▶ **DIRECTIVE**: Please rewrite the listing below with "pose" replaced by "camera" everywhere it appears, keeping everything else the same.

Lines of data:
###

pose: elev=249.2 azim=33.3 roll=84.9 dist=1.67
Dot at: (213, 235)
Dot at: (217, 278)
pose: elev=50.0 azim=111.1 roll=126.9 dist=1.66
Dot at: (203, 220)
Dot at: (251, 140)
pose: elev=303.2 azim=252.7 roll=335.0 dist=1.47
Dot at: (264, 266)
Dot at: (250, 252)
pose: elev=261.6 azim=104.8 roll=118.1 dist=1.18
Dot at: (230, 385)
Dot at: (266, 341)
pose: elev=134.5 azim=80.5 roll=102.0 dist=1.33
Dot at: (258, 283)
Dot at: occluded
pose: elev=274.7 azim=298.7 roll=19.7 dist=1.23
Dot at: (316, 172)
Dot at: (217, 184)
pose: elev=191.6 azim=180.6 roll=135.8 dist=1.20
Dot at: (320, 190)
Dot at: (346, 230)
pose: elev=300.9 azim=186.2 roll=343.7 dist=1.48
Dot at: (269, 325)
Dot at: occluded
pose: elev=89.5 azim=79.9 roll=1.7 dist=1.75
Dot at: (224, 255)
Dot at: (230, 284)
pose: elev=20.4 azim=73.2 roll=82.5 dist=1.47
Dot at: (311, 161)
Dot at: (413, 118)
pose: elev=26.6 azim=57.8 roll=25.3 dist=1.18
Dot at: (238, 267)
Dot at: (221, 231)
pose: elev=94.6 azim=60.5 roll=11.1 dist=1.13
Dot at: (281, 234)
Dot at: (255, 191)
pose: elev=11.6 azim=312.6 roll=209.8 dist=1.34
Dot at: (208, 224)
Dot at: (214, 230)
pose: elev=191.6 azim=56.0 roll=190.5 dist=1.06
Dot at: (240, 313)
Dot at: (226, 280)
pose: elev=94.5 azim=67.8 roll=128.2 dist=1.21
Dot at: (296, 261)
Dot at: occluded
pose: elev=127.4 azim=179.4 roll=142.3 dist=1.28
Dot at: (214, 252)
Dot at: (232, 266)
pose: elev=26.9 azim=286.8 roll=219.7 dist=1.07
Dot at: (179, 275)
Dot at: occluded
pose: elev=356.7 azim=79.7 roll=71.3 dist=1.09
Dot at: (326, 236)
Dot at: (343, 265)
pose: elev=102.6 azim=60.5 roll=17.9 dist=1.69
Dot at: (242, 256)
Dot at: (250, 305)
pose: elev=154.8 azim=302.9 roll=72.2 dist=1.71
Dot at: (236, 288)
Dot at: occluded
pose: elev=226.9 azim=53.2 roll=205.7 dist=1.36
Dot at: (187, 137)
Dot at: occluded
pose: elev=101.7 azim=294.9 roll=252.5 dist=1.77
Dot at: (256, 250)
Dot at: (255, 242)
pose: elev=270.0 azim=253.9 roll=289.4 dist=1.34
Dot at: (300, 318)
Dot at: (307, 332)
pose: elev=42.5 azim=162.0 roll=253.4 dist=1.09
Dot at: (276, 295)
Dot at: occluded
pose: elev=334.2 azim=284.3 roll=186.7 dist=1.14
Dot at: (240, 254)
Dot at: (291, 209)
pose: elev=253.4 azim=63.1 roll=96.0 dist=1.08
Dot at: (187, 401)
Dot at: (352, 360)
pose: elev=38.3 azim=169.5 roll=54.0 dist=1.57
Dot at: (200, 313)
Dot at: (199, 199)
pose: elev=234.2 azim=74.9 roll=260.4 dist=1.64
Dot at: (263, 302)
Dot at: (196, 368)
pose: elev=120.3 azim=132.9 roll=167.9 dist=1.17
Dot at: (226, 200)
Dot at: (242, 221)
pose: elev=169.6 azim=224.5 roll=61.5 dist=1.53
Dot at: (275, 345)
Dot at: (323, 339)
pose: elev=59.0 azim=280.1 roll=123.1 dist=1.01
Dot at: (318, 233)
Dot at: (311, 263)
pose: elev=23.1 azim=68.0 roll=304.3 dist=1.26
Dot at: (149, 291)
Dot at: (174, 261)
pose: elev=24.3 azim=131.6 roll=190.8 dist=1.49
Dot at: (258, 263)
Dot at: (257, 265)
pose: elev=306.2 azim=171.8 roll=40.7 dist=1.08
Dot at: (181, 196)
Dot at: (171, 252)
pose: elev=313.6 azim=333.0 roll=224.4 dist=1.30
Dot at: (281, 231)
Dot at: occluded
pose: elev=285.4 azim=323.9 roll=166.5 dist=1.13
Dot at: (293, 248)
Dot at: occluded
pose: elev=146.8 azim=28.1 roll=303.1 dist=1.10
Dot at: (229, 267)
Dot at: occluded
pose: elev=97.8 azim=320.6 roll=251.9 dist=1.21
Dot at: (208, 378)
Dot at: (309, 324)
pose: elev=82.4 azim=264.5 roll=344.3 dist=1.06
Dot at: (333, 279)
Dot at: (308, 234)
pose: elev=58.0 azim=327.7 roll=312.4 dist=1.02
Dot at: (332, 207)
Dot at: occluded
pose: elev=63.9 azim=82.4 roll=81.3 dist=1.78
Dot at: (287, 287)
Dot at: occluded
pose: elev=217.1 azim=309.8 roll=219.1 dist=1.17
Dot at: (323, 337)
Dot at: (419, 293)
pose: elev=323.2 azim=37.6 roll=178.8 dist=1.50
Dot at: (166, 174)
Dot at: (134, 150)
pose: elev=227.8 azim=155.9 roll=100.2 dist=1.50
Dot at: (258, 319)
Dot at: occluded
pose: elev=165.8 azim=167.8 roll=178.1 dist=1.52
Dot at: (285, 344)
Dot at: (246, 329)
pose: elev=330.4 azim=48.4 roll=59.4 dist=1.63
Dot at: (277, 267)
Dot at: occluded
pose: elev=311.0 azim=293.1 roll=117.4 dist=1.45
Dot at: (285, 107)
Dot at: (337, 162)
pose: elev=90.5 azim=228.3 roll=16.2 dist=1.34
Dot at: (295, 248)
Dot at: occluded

###

▶ **TASK SOLUTION**:
camera: elev=249.2 azim=33.3 roll=84.9 dist=1.67
Dot at: (213, 235)
Dot at: (217, 278)
camera: elev=50.0 azim=111.1 roll=126.9 dist=1.66
Dot at: (203, 220)
Dot at: (251, 140)
camera: elev=303.2 azim=252.7 roll=335.0 dist=1.47
Dot at: (264, 266)
Dot at: (250, 252)
camera: elev=261.6 azim=104.8 roll=118.1 dist=1.18
Dot at: (230, 385)
Dot at: (266, 341)
camera: elev=134.5 azim=80.5 roll=102.0 dist=1.33
Dot at: (258, 283)
Dot at: occluded
camera: elev=274.7 azim=298.7 roll=19.7 dist=1.23
Dot at: (316, 172)
Dot at: (217, 184)
camera: elev=191.6 azim=180.6 roll=135.8 dist=1.20
Dot at: (320, 190)
Dot at: (346, 230)
camera: elev=300.9 azim=186.2 roll=343.7 dist=1.48
Dot at: (269, 325)
Dot at: occluded
camera: elev=89.5 azim=79.9 roll=1.7 dist=1.75
Dot at: (224, 255)
Dot at: (230, 284)
camera: elev=20.4 azim=73.2 roll=82.5 dist=1.47
Dot at: (311, 161)
Dot at: (413, 118)
camera: elev=26.6 azim=57.8 roll=25.3 dist=1.18
Dot at: (238, 267)
Dot at: (221, 231)
camera: elev=94.6 azim=60.5 roll=11.1 dist=1.13
Dot at: (281, 234)
Dot at: (255, 191)
camera: elev=11.6 azim=312.6 roll=209.8 dist=1.34
Dot at: (208, 224)
Dot at: (214, 230)
camera: elev=191.6 azim=56.0 roll=190.5 dist=1.06
Dot at: (240, 313)
Dot at: (226, 280)
camera: elev=94.5 azim=67.8 roll=128.2 dist=1.21
Dot at: (296, 261)
Dot at: occluded
camera: elev=127.4 azim=179.4 roll=142.3 dist=1.28
Dot at: (214, 252)
Dot at: (232, 266)
camera: elev=26.9 azim=286.8 roll=219.7 dist=1.07
Dot at: (179, 275)
Dot at: occluded
camera: elev=356.7 azim=79.7 roll=71.3 dist=1.09
Dot at: (326, 236)
Dot at: (343, 265)
camera: elev=102.6 azim=60.5 roll=17.9 dist=1.69
Dot at: (242, 256)
Dot at: (250, 305)
camera: elev=154.8 azim=302.9 roll=72.2 dist=1.71
Dot at: (236, 288)
Dot at: occluded
camera: elev=226.9 azim=53.2 roll=205.7 dist=1.36
Dot at: (187, 137)
Dot at: occluded
camera: elev=101.7 azim=294.9 roll=252.5 dist=1.77
Dot at: (256, 250)
Dot at: (255, 242)
camera: elev=270.0 azim=253.9 roll=289.4 dist=1.34
Dot at: (300, 318)
Dot at: (307, 332)
camera: elev=42.5 azim=162.0 roll=253.4 dist=1.09
Dot at: (276, 295)
Dot at: occluded
camera: elev=334.2 azim=284.3 roll=186.7 dist=1.14
Dot at: (240, 254)
Dot at: (291, 209)
camera: elev=253.4 azim=63.1 roll=96.0 dist=1.08
Dot at: (187, 401)
Dot at: (352, 360)
camera: elev=38.3 azim=169.5 roll=54.0 dist=1.57
Dot at: (200, 313)
Dot at: (199, 199)
camera: elev=234.2 azim=74.9 roll=260.4 dist=1.64
Dot at: (263, 302)
Dot at: (196, 368)
camera: elev=120.3 azim=132.9 roll=167.9 dist=1.17
Dot at: (226, 200)
Dot at: (242, 221)
camera: elev=169.6 azim=224.5 roll=61.5 dist=1.53
Dot at: (275, 345)
Dot at: (323, 339)
camera: elev=59.0 azim=280.1 roll=123.1 dist=1.01
Dot at: (318, 233)
Dot at: (311, 263)
camera: elev=23.1 azim=68.0 roll=304.3 dist=1.26
Dot at: (149, 291)
Dot at: (174, 261)
camera: elev=24.3 azim=131.6 roll=190.8 dist=1.49
Dot at: (258, 263)
Dot at: (257, 265)
camera: elev=306.2 azim=171.8 roll=40.7 dist=1.08
Dot at: (181, 196)
Dot at: (171, 252)
camera: elev=313.6 azim=333.0 roll=224.4 dist=1.30
Dot at: (281, 231)
Dot at: occluded
camera: elev=285.4 azim=323.9 roll=166.5 dist=1.13
Dot at: (293, 248)
Dot at: occluded
camera: elev=146.8 azim=28.1 roll=303.1 dist=1.10
Dot at: (229, 267)
Dot at: occluded
camera: elev=97.8 azim=320.6 roll=251.9 dist=1.21
Dot at: (208, 378)
Dot at: (309, 324)
camera: elev=82.4 azim=264.5 roll=344.3 dist=1.06
Dot at: (333, 279)
Dot at: (308, 234)
camera: elev=58.0 azim=327.7 roll=312.4 dist=1.02
Dot at: (332, 207)
Dot at: occluded
camera: elev=63.9 azim=82.4 roll=81.3 dist=1.78
Dot at: (287, 287)
Dot at: occluded
camera: elev=217.1 azim=309.8 roll=219.1 dist=1.17
Dot at: (323, 337)
Dot at: (419, 293)
camera: elev=323.2 azim=37.6 roll=178.8 dist=1.50
Dot at: (166, 174)
Dot at: (134, 150)
camera: elev=227.8 azim=155.9 roll=100.2 dist=1.50
Dot at: (258, 319)
Dot at: occluded
camera: elev=165.8 azim=167.8 roll=178.1 dist=1.52
Dot at: (285, 344)
Dot at: (246, 329)
camera: elev=330.4 azim=48.4 roll=59.4 dist=1.63
Dot at: (277, 267)
Dot at: occluded
camera: elev=311.0 azim=293.1 roll=117.4 dist=1.45
Dot at: (285, 107)
Dot at: (337, 162)
camera: elev=90.5 azim=228.3 roll=16.2 dist=1.34
Dot at: (295, 248)
Dot at: occluded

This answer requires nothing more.